Es ist aber auch die Bürokratie, die diesen Phänomen fördert. Mit dem Bakschisch kann man die irrwitzigen bürokratischen Hürden überwinden. Würde man jede Vorschrift regulär befolgen wollen, könnte man Wochen, wenn nicht Monate auf seine Dokumente warten. Auch das erinnert mich schon wieder an Italien vor 15 Jahren. Mit dem einzigen Unterschied: Nicht Geld, sondern Beziehungen zählten dort, um an die gewünschten Papiere zu kommen.


Autos

Ein Kapitalfehler des Kommunismus sei die Vernachlässigung der Autoindustrie gewesen, so heißt es in Richard Wagners "Miss Bukarest". Deshalb seien sie im Osten so verrückt nach Autos. Rumänien hat im Vergleich zum Vorjahr eine vierhehnprozentige Steigerung im Verkauf von Neuwagen und soll damit das Schlusslicht in Osteuropa sein. Schlusslicht hin oder her: Die Straßen sind voll von Autos. Wer hier Geld hat, zeigt es am Auto. Ganz groß in Mode sind bulldozerartige Jeeps, mit denen fast alle Neureichen fahren. Die schwarze BMW-Limousine, das Lieblingsauto der Mafia im Baltikum, ist mir dagegen noch nicht auffällig oft begegnet. Man fährt eher französische Modelle oder Mercedes

Der rumänische Dacia wird, schon aus finanziellen Gründen, am meisten gefahren. Ab und zu erinnert uns ein Trabbi an die Deutsche Demokratische Republik. Das Benzin muss hier anders sein, selbst die Neuwagen mit Kat stinken.

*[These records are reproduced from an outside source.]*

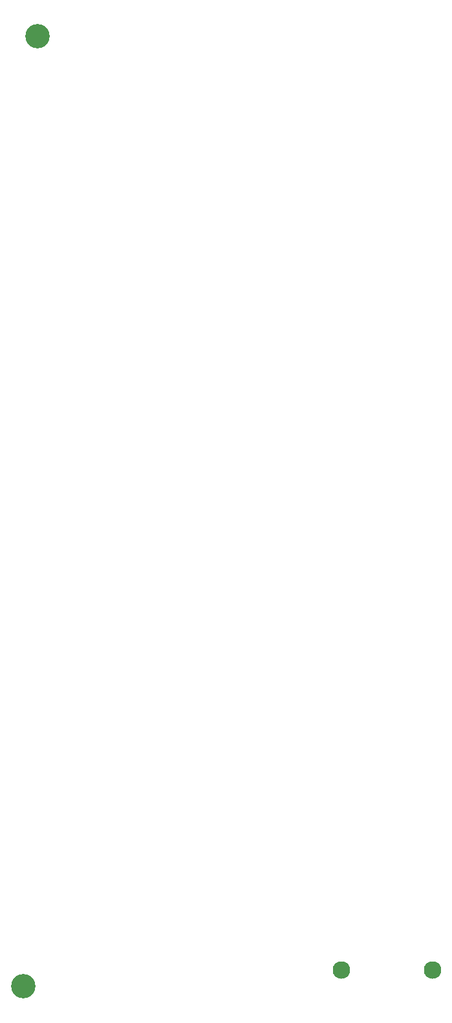
<source format=gbr>
%TF.GenerationSoftware,Novarm,DipTrace,3.3.1.3*%
%TF.CreationDate,2020-09-22T12:03:12+00:00*%
%FSLAX35Y35*%
%MOMM*%
%TF.FileFunction,NonPlated,1,2,NPTH,Drill*%
%TF.Part,Single*%
%TA.AperFunction,MechanicalDrill*%
%ADD44C,3.2*%
%ADD45C,2.3*%
G75*
G01*
D44*
X571500Y12890500D3*
X381000Y444500D3*
D45*
X5742500Y659000D3*
X4552500D3*
M02*

</source>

Die Wette, ob man in Bukarest Fahrrad fahren kann oder nicht, hat die Fahrradfraktion gewonnen. Man kann, ohne komplett lebensmüde zu sein. Und wir sehen täglich Fahrradfahrer, mindestens zwei oder drei! Es gibt auch Fahrradkuriere. Einen Kindersitz hinten drauf zu haben, scheint allerdings das absolute Novum zu sein. Wie man auch keine Frauen auf Fahrrädern sieht. Das verbieten schon die Stöckelschuhe, mit denen hier ein Großteil der weiblichen Welt herumläuft. Die Rumänen fahren ähnlich wie die Italiener, chaotisch und (meistens) aufmerksam. Der Fußgänger zählt nichts: Bürgersteige sind vollgeparkt, Zebrastreifen haben keine Bedeutung. Man muss sich sein Terrain erkämpfen.